Data is the fuel that businesses run on, so the success of an enterprise may depend on how well the organization accommodates and cares for its data. That may seem like a cliché these days, but regardless of whether your business sells physical products or provides services, information about your suppliers, subcontractors, employees, processes and customers is vital to the health of your company. Data storage is at the heart of any computer system, so decisions you make about the types of data storage systems to deploy will likely be a key factor in determining how well your company's servers, networks and related infrastructure serve your business's needs.
The basic requirement of a data storage system is to securely contain useful data that users and applications can access easily and quickly when needed. Of course, there are other factors to consider to ensure the best fit, as there are many data storage options and storage system configurations, each with its own strengths and weaknesses. So, finding the best fit involves matching a storage system's strengths to your company's critical applications.

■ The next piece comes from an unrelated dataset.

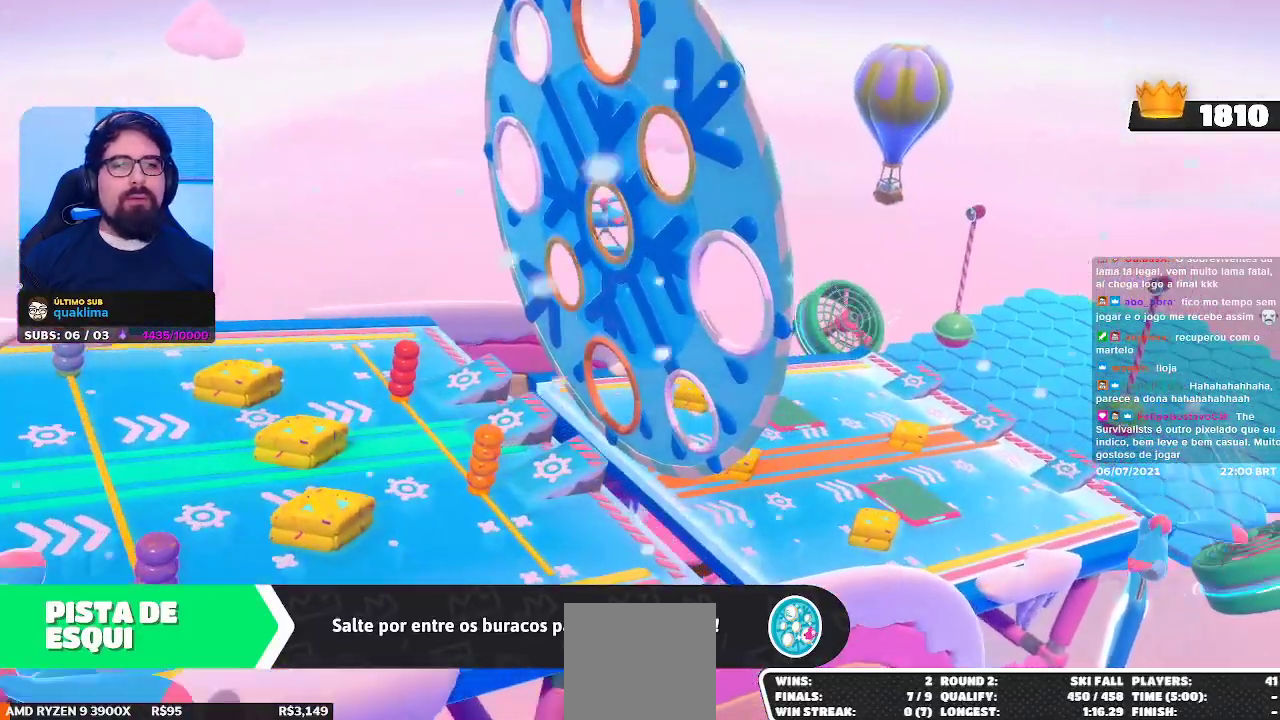
{"dt_ms": 500, "buttons": [], "left_stick": "center", "right_stick": "center", "events": []}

Beginning a Data Storage Assessment
To configure storage that will adequately serve your company, start by collecting some basic facts about the organization:
- Company size: Number of employees, discrete business units, number of locations
- Current computing environment: Number of installed servers, networks, desktop and laptop PCs, and other computing devices
- Applications currently in use: End-user productivity, back-office applications and business-specific applications
- Current use of cloud services: Software as a service, application development platforms, file share-and-sync, storage, backup or disaster recovery
These findings will help steer you toward the most appropriate backup solution for your environment. If any of the above conditions suggest that company information is widely dispersed among isolated servers, desktop/laptop computers, and cloud services such as Google Drive, it's a strong indication that a central external storage system that can function as a shared data repository is needed.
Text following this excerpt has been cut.